# TASK TO CARRY OUT:
Here are the records. Write out exactly the lines between the one holding "index tip: (177, 165)" and the one holding "ring dip: (222, 159)", inclusive.

....

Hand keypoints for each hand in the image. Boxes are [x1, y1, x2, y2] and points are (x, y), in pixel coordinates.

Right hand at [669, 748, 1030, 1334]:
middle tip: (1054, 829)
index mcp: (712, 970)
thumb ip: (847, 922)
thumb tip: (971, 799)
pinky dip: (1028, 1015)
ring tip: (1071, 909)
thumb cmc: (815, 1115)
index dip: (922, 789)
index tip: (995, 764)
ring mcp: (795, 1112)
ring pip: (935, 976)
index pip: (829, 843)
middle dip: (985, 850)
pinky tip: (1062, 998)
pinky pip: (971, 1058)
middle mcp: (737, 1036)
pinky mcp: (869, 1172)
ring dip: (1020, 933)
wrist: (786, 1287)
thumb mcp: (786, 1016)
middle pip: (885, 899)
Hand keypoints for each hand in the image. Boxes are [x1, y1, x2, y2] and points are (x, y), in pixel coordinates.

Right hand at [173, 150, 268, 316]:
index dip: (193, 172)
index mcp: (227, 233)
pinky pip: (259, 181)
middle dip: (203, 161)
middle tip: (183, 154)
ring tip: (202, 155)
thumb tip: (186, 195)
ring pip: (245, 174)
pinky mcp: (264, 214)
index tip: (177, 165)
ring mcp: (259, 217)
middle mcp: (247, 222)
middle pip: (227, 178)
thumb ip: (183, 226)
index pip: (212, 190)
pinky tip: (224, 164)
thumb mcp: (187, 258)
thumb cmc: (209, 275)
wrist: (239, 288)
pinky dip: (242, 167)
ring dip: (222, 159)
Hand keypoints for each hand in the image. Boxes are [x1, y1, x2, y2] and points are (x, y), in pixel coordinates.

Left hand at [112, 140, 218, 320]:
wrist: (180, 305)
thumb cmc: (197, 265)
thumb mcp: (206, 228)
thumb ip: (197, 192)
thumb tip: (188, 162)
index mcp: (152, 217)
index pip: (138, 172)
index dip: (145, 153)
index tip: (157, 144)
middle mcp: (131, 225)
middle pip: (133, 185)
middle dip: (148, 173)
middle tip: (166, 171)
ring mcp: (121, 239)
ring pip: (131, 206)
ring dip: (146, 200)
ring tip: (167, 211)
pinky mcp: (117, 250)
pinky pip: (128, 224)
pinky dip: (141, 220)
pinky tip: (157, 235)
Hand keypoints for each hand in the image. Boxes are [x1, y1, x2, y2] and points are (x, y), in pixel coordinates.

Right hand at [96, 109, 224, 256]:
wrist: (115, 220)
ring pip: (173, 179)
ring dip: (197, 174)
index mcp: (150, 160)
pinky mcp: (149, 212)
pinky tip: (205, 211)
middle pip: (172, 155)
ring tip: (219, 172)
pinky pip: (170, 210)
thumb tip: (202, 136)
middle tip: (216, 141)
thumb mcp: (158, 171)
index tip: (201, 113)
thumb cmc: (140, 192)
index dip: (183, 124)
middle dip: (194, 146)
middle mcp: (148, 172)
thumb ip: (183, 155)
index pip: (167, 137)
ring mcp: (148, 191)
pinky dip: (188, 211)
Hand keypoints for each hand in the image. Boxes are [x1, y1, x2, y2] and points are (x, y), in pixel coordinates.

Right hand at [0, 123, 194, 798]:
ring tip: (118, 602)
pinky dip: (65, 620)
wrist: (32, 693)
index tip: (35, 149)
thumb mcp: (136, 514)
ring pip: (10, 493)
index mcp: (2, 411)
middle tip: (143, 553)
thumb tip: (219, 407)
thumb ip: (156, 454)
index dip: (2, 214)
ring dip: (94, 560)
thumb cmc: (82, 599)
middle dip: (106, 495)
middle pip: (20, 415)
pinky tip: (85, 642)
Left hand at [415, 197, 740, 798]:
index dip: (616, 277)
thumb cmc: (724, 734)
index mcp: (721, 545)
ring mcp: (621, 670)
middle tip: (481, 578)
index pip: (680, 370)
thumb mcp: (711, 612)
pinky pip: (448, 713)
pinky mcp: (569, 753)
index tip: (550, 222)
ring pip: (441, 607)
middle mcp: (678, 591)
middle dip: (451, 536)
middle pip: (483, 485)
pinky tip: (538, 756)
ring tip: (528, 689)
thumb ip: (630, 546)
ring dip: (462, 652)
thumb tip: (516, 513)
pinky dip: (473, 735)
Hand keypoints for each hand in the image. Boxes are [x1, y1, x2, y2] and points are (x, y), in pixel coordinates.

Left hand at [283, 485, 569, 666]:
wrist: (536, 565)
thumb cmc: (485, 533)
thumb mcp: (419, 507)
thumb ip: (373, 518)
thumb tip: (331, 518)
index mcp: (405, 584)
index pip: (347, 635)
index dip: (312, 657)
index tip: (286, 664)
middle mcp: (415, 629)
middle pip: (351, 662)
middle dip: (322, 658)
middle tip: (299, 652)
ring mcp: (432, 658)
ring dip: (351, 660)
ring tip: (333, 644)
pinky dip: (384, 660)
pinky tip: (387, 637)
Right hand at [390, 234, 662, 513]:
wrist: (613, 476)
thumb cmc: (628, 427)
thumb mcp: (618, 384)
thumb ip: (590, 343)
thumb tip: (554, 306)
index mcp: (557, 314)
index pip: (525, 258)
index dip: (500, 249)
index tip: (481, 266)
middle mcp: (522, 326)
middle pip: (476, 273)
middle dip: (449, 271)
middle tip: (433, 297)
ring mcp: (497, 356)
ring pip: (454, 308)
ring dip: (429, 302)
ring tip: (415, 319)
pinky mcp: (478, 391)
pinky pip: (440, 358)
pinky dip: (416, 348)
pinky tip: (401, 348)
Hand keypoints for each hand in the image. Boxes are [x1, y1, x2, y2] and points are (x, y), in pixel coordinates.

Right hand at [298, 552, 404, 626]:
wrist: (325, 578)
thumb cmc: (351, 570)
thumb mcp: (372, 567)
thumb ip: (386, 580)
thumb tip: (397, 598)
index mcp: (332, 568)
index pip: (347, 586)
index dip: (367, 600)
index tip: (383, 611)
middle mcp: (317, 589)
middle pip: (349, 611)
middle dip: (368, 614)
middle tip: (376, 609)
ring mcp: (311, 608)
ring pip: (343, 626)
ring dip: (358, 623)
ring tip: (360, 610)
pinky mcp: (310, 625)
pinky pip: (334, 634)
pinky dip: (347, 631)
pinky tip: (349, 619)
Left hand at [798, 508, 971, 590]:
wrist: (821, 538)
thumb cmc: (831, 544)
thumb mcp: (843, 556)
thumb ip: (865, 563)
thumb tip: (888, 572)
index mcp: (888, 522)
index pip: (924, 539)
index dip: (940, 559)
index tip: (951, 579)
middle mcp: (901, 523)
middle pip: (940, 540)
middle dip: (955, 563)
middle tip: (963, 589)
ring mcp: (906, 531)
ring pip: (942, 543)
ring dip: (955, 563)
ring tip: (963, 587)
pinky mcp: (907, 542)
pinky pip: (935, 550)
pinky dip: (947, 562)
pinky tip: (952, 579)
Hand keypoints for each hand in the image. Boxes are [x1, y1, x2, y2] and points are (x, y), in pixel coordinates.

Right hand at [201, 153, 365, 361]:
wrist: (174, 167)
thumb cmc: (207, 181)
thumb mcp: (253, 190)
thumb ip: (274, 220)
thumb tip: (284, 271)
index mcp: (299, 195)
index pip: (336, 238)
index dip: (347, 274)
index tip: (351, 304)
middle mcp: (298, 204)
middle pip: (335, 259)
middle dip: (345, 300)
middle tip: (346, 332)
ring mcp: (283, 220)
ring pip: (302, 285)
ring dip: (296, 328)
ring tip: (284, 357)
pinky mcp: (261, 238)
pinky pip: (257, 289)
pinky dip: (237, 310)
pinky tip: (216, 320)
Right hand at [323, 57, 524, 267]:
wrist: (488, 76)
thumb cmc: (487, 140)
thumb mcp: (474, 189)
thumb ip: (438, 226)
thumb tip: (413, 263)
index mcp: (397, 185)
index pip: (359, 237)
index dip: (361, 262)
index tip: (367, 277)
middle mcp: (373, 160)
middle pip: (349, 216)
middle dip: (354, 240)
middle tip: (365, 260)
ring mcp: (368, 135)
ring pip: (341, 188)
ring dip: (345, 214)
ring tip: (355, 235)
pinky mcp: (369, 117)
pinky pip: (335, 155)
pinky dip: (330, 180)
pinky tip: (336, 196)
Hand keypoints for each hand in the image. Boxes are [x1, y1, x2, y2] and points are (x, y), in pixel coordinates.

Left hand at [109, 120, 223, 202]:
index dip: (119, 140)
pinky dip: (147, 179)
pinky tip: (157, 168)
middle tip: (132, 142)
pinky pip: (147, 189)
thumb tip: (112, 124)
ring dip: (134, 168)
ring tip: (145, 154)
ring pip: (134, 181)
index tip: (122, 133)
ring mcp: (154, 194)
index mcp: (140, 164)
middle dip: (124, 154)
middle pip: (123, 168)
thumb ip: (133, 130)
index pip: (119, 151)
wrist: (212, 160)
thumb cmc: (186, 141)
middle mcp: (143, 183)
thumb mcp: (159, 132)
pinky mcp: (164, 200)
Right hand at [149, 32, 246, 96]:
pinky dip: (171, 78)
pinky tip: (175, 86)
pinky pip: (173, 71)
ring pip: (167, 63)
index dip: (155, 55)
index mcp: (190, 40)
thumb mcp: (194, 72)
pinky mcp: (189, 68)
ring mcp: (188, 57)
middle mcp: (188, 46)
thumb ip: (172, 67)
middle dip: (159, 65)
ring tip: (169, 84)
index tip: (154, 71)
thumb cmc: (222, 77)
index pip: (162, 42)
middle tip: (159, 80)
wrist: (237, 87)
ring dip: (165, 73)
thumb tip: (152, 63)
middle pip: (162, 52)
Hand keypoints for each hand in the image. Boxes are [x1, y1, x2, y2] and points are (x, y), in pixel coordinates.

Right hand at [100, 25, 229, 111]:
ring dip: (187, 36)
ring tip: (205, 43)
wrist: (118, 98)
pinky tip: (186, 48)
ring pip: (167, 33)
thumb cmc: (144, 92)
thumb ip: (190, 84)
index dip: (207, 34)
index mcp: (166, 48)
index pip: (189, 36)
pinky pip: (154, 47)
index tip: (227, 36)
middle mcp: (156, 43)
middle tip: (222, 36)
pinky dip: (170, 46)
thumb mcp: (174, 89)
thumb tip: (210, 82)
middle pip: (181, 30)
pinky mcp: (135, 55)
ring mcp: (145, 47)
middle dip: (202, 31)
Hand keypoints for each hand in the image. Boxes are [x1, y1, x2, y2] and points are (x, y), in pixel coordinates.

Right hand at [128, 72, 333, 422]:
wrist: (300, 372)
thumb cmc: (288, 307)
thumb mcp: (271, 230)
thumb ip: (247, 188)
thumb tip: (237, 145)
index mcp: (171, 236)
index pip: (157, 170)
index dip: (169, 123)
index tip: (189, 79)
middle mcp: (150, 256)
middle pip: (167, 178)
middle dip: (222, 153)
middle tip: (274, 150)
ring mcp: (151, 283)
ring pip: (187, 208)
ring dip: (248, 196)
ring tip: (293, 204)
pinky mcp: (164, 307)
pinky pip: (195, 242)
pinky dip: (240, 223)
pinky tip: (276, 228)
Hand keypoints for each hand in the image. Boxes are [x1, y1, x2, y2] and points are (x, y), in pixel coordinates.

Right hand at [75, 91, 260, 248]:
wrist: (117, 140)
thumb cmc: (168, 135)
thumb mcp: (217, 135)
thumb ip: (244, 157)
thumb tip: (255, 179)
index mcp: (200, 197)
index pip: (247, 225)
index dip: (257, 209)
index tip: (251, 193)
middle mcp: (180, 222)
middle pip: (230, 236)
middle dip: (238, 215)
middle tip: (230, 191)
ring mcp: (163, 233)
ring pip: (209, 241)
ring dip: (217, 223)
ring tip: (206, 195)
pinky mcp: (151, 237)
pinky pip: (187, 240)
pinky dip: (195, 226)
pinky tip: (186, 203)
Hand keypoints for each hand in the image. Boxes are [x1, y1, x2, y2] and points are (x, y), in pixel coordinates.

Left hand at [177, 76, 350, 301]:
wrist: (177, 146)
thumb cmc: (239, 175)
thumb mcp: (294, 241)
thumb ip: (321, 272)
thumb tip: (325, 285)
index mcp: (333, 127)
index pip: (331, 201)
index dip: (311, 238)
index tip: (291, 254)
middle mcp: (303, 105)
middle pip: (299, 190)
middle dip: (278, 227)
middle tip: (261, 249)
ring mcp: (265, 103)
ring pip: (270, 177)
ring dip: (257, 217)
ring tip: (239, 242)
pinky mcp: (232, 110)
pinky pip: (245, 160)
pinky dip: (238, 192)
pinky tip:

....

# RESPONSE TO THE EXERCISE:
index tip: (177, 165)
ring mcp: (259, 217)
middle mcp: (247, 222)
middle pip: (227, 178)
thumb ip: (183, 226)
index pip: (212, 190)
pinky tip: (224, 164)
thumb mcp: (187, 258)
thumb cmc: (209, 275)
wrist: (239, 288)
pinky dip: (242, 167)
ring dip: (222, 159)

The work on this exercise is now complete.